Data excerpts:
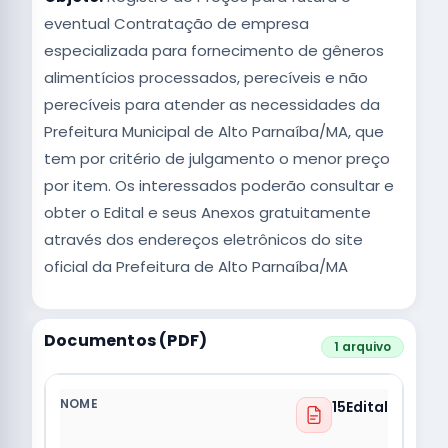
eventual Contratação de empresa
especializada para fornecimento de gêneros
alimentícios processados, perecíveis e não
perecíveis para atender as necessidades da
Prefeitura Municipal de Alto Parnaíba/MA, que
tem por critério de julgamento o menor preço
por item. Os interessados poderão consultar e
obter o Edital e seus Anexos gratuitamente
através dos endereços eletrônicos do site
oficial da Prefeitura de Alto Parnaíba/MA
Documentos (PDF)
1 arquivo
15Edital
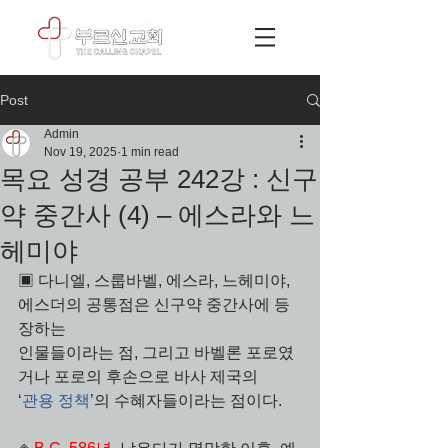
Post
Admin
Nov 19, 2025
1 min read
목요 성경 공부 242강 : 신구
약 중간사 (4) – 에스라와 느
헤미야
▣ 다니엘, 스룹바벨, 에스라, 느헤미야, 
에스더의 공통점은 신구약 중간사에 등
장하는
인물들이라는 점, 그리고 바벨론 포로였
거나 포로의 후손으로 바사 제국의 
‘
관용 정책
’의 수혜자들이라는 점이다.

==

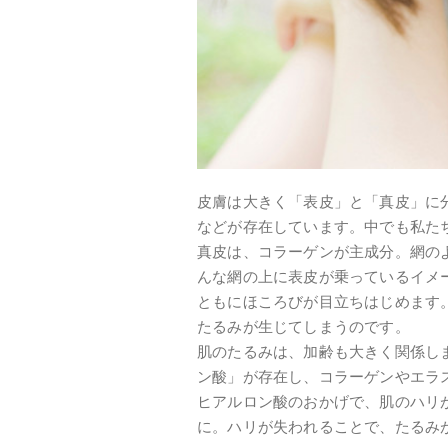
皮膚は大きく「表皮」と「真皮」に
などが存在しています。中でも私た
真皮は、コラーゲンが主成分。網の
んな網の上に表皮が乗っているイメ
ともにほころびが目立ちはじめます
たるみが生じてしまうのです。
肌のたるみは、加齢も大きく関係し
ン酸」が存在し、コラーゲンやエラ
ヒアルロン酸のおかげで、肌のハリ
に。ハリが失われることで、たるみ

■ Task details
Count the lines in the material above that contain the word "Parnaíba". Reply with only the number.

■ Exercise output
2